慢性膵炎ノート

明るく!慢性膵炎生活

慢性膵炎体験談

とみさん   (2006年7月)
 
  こんにちは、はじめまして。48歳女性、飲食業、シングルです。子ども二人いますが、成人してそれぞれに暮らしています。
  今年の3月に急性膵炎で緊急入院しました。ずっと胃が痛いと思っていました。背中も痛かったです。
  ある日を境に下痢と嘔吐を繰り返すようになり、とうとうあまりの痛みと嘔吐に恐怖を感じて自分で救急車を呼んで病院へ。
  搬送先の病院で「急性膵炎」と診断されましたが、状態がかなり悪く、手に負えなくなるかも、ということで大学病院の救急救命センターに転送され、約2週間の絶飲絶食、点滴数本、心電図、導尿、酸素吸入、胃液の吸引チューブと、まさにベッドにくくられる日々をすごしました。途中で輸血もしました。インスリンも打ちました。お腹がパンパンに張って横になることも出来ず、腰痛と発熱で毎日2-3回の痛み止めを打ってもらっていました。
  後で知ったのですが、敗血症と多臓器不全の危険があったようです。
  出産以来病気で入院なんてしたことがなく、膵臓という臓器になじみもなく、ただただ大事になってしまったことに戸惑うばかり。駆けつけた子どもたちのほうが深刻な様子でした。
  本人はずっと胃が痛い、胃が痛いと、胃の薬を飲んで酒を飲み続けていたので、「膵臓君、ごめんねー」と、痛むお腹に手をあてて「もう酒はのまないからねー」と、膵臓の機嫌をとっていました。
  痛みは取れてもお腹がパンパンなのと、血液検査での炎症の数値が下がらず、一日に何度も発熱し、一度は40度を超えて全身が震えて、わけわかんない状態。それでも二週間近くなって徐々に点滴や他のチューブがはずれ、なんとか点滴一本になって大部屋へ。食事が出るようになって2日目に一般病棟に移ったのですが、その日のうちに担当の主治医に通院治療をお願いしたら、あっさりOKになって退院しました。
  私は一人暮らしで飲食店をやって生活しているので、休業は即無収入になってしまいます。入院費は約70万円。なけなしの貯金をはたいて、三月分の家賃が足りず、カードローンで借りて払ったので、なるべく早く営業再開しないと路頭に迷う危機が迫っていました。
  5日間自宅でゆっくりして営業再開。とはいってもぽつぽつと休みを入れ、時間も短縮しての再開でした。

* 資料の内容:
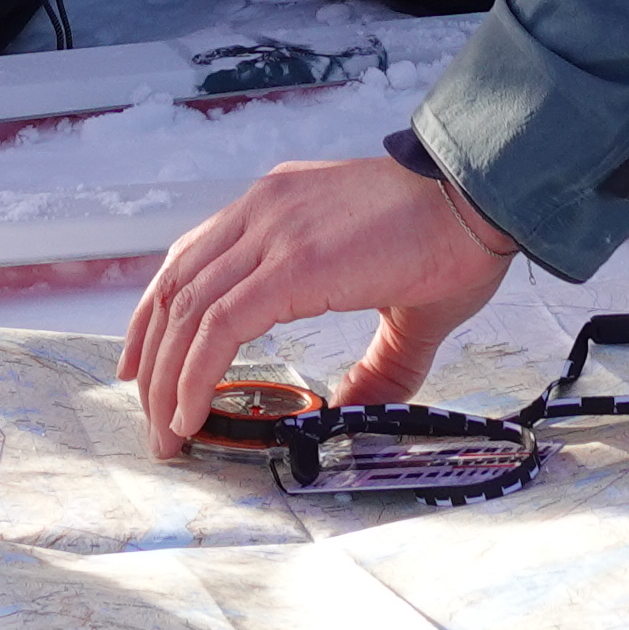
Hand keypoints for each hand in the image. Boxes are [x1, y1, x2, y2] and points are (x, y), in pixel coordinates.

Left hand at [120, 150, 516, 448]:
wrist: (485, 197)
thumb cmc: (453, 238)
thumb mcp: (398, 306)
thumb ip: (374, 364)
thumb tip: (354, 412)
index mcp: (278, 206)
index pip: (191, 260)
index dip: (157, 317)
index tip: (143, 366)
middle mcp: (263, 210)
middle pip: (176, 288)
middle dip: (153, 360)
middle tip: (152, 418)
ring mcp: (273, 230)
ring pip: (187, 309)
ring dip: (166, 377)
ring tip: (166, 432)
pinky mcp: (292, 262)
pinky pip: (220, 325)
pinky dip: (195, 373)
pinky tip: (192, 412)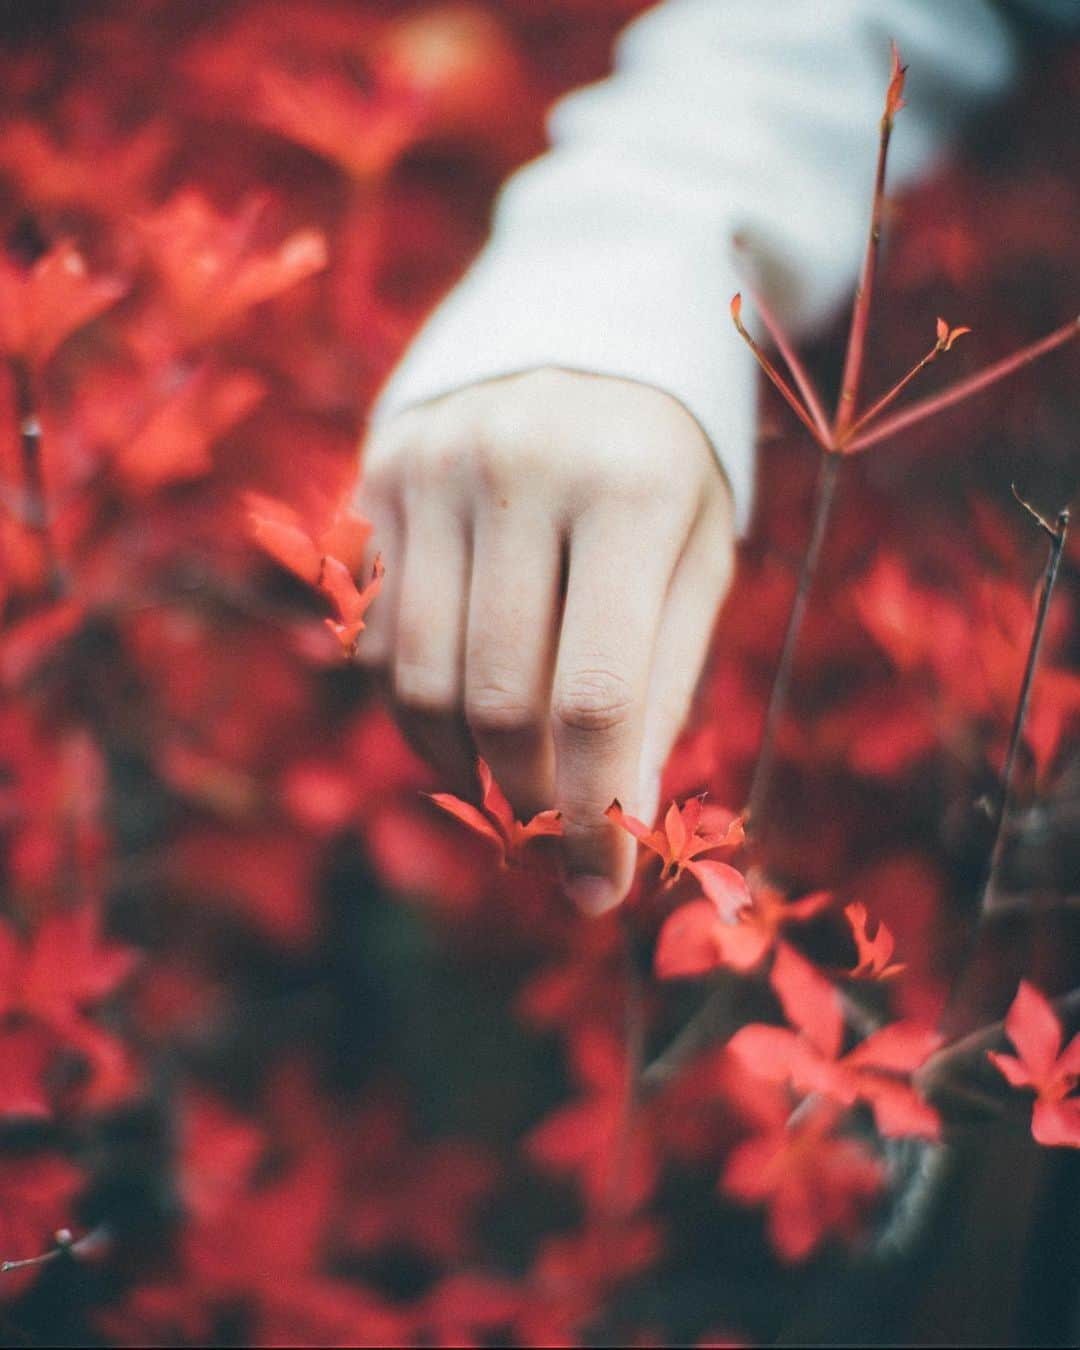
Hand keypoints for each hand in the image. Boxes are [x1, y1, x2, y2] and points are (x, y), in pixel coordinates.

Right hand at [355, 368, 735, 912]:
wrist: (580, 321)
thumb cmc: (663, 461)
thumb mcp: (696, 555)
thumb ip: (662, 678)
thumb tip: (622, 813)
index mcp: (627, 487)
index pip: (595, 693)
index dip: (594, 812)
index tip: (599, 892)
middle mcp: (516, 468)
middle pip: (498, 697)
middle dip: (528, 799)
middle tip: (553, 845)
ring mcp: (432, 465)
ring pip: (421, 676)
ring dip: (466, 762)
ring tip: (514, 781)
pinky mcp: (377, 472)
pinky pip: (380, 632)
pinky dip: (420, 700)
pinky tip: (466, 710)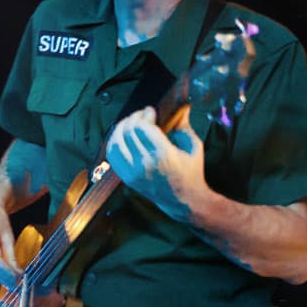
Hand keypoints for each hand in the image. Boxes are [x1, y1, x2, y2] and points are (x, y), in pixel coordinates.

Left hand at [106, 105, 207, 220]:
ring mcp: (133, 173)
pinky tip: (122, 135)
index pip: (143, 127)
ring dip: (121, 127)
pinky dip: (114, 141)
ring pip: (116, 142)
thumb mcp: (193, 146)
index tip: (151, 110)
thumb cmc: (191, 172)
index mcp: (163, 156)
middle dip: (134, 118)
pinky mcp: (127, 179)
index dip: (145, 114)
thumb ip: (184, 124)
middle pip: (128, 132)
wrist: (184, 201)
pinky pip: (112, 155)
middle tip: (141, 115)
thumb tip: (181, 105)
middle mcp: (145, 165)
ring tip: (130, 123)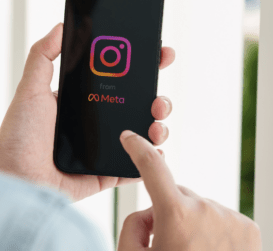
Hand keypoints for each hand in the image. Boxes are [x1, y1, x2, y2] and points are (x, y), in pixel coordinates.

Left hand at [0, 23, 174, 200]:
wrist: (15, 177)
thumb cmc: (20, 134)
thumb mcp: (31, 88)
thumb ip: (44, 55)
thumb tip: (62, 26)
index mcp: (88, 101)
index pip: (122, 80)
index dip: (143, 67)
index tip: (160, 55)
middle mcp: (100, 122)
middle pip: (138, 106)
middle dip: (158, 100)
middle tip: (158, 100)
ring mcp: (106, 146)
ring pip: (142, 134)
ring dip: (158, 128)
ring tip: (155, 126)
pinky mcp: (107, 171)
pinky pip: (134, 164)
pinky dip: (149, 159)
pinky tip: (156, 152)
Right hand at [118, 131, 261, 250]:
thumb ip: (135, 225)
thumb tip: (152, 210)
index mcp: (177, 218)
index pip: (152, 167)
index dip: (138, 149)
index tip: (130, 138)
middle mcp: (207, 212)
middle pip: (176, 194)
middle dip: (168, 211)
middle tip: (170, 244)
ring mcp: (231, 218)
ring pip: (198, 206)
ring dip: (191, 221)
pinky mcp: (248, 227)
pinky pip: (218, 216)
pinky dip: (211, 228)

* 課題:
慢性膵炎の体験談を、最後の文のあとから書き進めなさい。 この資料は、別の出典から取ったものです。

* 解答:
  3ヶ月たち、薬もべりチーム以外はジェネリックに変えてもらい、なんとか普通に生活していますが、やはり酒は良くないみたいですね。しくしくと痛みます。なので飲んでいませんが、最近食べすぎなのか、食後はお腹が張ってしまいます。揚げ物とか炒め物とかは食べないし、もともと肉を食べないので脂質の摂取にはあまり気を使っていませんが、腹八分目ができないでいます。
  病気になってから、周りに膵炎経験者が何人もいることを知りました。みんな「うそ! なんでよ?!」というくらい酒飲んでる人ばかり。しかも口をそろえて、「10年もたてば大丈夫!」と、いたってノーテンキ。
  大学病院の主治医も「まあ、酒さえ入れなければね、いいんじゃない?」と。
  脂質の摂取に関して、30グラムと聞いたんですけど、と言うと、「うちでは40グラムって指導してるハズだよ」と。
   私は朝食べないので薬を食後三回飲むとなると、三回目は夜寝る前に何か食べなくちゃならなくて、と言うと、
   「うーん、まぁ便宜上食後ってことになってるんだけど、別にすきっ腹で飲んでも平気だよー」と。
  のう胞もあって、いまはだいぶ小さくなってはいるものの、まだ硬い部分もあるし、膵官狭窄もあるんだけどこんな調子です。
  慢性膵炎は治癒しない、要するに治らないといわれても、あまり深刻になれない環境に感謝していいものやら、というところです。
  今のところは経済的な不安が大きいです。また入院するような事態になったら、あるいは別な病気を誘発したり、ましてや癌になどなったら、私には治療費がありませんし、店をたたむような事態になったらお手上げです。
  でも、切り抜けられない事態は課せられないと、美輪明宏さんや江原さんも言っていますし、実際この年まで波乱万丈ながらなんとかなってきたので、そうなんだろうな、とあまり考えないようにしています。